Here, the first three chords are relatively standard, but in going to the 4th chord, there is a little bit more uncertainty over where we’ll go. Compare this to the first chord progression. There, we went from G major, to C major, back to G. Based on that, you might anticipate that we’ll go back to G because the pattern seems to be that we’re just alternating between 2 chords. Now in group 1 of progression 3 we go from C major to A minor to Bb Major 7. This is all fairly standard, but the Bb major 7 might cause you to question what the last chord could be (again, based on what the training data suggests is more or less likely), but then we simply return to our A minor chord for the 4th and final chord, which you may find is anticlimactic if anything (and therefore perhaps less surprising in the same way the final chord in chord progression 2 was).

So what did they find?

Daikoku et. al

Hopefully, the above diagram should make a little more sense now. This shows that based on the category of chord progression played, participants experienced bodily sensations in different areas based on body tracking data. For instance, analysis revealed that the first chord progression (which was universally sort of unsurprising and predictable) was associated with sensations of the abdomen. Additionally, in the second chord progression, where we considered making our final chord surprising, this interestingly had the effect of localizing bodily sensations around the heart.

In terms of considering the valence of the chord progressions, I found it fascinating that generally the progressions enjoyed the most were those that kept uncertainty low universally and only introduced surprise for the final chord, if at all — in other words, our first two. And with respect to our vanilla chord progression 1, participants uniquely described that as being associated with calmness, relief, satisfaction, and nostalgia interestingly enough. Generally, emotions were found to have different relationships to bodily sensations depending on the chord progression. For chord progressions 1 and 2 discussed above, the emotional valence was found to elicit bodily sensations. But for other chord progressions, such as those centered around prioritizing high uncertainty, the emotional valence actually caused a downtick in bodily sensations.
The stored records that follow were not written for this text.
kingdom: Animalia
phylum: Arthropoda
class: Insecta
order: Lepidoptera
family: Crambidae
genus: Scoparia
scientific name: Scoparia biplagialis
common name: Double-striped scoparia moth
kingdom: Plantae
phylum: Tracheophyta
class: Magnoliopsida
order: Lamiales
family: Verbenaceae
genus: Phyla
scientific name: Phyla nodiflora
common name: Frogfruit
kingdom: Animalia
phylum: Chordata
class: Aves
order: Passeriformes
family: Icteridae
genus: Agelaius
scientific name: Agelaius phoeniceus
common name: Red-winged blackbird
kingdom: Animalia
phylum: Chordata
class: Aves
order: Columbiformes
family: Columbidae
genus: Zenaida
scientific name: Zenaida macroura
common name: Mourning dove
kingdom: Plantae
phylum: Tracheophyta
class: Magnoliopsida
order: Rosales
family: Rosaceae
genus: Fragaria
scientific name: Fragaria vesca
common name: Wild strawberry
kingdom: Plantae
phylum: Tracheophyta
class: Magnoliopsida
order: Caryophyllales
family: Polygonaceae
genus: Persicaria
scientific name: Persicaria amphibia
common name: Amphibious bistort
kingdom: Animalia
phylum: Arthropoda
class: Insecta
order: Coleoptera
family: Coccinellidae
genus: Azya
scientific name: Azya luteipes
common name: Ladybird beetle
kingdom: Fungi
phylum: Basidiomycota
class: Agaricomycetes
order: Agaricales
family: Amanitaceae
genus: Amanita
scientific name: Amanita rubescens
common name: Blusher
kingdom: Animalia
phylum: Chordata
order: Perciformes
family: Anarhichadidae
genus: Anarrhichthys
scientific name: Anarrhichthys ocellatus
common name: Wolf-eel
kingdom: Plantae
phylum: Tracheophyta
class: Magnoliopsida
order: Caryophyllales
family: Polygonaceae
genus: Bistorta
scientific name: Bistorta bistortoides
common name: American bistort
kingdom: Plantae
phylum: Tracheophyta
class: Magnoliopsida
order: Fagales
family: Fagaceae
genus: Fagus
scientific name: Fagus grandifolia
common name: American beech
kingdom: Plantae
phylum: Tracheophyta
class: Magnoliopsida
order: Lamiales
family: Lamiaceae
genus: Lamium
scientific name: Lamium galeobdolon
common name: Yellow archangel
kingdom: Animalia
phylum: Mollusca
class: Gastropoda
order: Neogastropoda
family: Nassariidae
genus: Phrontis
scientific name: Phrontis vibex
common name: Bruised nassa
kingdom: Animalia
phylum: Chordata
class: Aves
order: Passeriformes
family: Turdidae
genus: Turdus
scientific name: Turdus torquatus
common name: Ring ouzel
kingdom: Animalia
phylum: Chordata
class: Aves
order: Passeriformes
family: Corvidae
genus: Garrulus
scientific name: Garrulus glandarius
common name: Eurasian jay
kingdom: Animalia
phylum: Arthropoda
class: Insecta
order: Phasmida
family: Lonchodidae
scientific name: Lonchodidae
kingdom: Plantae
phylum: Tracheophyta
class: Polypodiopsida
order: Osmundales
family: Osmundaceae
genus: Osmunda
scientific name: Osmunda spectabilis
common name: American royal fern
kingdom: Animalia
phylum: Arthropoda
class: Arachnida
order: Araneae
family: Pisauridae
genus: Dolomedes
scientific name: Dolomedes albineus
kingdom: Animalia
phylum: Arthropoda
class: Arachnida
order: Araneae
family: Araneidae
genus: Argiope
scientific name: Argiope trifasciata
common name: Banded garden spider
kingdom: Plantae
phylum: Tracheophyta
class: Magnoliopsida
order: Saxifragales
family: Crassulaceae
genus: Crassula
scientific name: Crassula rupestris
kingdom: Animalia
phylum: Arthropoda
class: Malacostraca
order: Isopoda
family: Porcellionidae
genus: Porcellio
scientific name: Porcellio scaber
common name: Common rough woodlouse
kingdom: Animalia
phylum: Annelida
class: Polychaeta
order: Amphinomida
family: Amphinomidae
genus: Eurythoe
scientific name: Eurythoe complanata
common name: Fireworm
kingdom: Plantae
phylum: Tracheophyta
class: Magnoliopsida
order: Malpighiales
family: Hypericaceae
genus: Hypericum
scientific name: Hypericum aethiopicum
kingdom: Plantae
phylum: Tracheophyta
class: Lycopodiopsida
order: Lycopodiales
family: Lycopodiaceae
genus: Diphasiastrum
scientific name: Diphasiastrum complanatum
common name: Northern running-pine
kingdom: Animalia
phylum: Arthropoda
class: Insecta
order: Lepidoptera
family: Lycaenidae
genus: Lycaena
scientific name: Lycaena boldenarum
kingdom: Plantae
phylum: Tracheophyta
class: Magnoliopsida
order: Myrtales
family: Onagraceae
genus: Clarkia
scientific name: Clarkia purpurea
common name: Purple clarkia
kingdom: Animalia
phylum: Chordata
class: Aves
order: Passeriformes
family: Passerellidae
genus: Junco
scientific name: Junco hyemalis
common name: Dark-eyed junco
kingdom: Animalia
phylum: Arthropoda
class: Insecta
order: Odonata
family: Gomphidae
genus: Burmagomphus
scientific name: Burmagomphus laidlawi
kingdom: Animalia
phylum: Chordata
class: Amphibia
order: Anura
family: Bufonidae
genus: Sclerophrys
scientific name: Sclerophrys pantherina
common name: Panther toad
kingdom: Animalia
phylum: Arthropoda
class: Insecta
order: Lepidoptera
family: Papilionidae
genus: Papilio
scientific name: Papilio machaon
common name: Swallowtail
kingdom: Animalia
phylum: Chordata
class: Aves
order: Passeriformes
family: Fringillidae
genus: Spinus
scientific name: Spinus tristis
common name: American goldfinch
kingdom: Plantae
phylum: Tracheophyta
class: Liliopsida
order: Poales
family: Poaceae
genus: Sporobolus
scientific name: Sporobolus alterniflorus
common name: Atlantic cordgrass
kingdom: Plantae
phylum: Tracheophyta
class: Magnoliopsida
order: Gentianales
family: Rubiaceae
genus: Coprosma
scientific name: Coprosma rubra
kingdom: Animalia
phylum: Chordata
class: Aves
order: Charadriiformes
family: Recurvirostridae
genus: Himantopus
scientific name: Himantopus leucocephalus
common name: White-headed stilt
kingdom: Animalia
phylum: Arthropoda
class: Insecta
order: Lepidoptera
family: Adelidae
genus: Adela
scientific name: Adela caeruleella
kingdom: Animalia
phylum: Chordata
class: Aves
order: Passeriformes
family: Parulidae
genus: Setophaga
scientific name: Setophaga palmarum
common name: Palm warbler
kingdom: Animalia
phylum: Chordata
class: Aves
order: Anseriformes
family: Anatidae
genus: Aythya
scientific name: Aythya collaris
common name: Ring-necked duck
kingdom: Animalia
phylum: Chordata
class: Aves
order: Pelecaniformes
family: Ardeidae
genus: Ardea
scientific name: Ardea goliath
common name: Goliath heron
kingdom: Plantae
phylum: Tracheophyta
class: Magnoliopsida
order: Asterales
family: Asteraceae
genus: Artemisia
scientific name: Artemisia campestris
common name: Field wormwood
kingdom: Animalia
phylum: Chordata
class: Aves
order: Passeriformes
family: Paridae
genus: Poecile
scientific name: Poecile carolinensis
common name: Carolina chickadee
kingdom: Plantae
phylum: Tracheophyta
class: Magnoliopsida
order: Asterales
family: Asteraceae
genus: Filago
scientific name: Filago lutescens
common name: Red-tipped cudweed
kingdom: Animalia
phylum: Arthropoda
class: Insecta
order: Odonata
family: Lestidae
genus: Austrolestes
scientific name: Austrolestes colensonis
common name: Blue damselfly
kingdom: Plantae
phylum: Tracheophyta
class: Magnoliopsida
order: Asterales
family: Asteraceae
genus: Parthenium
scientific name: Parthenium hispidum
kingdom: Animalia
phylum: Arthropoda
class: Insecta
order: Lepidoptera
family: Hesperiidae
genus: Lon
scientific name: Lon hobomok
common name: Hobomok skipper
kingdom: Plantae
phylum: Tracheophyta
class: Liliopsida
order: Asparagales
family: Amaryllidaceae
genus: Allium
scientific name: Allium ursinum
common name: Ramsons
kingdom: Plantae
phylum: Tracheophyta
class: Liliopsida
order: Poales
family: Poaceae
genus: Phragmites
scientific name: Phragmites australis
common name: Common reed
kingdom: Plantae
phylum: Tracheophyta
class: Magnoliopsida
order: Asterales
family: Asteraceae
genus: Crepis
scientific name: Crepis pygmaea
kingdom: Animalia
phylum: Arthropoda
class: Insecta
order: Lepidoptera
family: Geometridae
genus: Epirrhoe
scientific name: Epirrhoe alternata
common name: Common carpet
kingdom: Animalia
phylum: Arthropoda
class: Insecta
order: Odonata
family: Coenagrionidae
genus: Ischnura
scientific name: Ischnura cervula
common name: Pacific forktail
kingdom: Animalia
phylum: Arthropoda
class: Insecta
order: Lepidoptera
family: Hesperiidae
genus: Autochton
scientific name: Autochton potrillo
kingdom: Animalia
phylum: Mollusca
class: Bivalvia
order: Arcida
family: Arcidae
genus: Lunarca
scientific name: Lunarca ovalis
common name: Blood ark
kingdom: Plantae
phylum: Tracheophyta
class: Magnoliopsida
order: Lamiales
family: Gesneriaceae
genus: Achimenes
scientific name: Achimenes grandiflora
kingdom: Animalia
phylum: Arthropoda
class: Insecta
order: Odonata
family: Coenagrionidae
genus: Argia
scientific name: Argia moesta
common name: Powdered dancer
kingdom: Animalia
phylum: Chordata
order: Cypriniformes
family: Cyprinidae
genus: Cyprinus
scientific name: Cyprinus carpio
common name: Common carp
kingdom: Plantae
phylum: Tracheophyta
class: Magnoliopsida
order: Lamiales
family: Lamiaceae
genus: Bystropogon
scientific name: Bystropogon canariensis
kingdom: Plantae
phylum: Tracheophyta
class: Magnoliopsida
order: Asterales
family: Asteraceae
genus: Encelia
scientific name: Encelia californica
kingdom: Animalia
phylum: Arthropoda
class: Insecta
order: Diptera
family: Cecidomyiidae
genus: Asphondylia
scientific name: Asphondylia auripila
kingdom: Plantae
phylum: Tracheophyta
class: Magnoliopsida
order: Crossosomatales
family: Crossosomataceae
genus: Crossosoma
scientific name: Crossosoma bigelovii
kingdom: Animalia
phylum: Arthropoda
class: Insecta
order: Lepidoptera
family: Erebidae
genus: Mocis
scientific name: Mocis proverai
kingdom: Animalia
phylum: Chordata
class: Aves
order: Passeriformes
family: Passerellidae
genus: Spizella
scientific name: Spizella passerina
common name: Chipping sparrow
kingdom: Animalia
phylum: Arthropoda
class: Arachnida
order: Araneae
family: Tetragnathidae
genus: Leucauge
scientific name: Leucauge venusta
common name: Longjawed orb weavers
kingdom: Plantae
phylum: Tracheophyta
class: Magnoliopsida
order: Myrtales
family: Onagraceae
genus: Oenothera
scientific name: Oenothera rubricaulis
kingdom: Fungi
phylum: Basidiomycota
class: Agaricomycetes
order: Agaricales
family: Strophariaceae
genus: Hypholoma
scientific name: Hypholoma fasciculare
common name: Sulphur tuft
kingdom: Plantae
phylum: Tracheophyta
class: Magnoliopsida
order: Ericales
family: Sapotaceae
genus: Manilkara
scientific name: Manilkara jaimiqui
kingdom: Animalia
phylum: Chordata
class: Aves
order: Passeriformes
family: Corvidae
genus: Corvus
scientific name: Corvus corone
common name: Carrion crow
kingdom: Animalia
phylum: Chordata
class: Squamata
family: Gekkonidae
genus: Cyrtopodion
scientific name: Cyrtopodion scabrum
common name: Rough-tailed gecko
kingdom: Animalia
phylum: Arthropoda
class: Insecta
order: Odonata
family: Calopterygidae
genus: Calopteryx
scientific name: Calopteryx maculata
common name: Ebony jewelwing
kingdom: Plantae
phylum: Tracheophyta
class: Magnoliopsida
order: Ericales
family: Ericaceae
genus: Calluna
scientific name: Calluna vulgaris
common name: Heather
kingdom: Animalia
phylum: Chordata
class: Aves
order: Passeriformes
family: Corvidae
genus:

So what does this all mean? On the one hand, it’s interesting as someone interested in the creation of music to see the trends we see with participants’ reception of the first two chord progressions. Good music often times will set up very deliberate expectations, and then meet them in a satisfying way, or subvert them in an interesting or unexpected way. It’s interesting that the establishment of clear expectation is consistent in both chord progressions, and that these two are the most preferred across a decently large sample size by a fair margin. Moreover, it’s interesting to see discretely differing chord progressions be reliably associated with different patterns of bodily sensation that are often not influenced by one another (i.e. cardiac sensations occur completely unrelated to those of the abdomen).

While it is undeniably helpful to consider chord progressions in this way, I can’t help but wonder (as the authors do) how the introduction of other elements, such as greater musical context, might influence the generation of proprioceptive or interoceptive sensations. And if you have more questions now than before you read this article, I’ve done my job.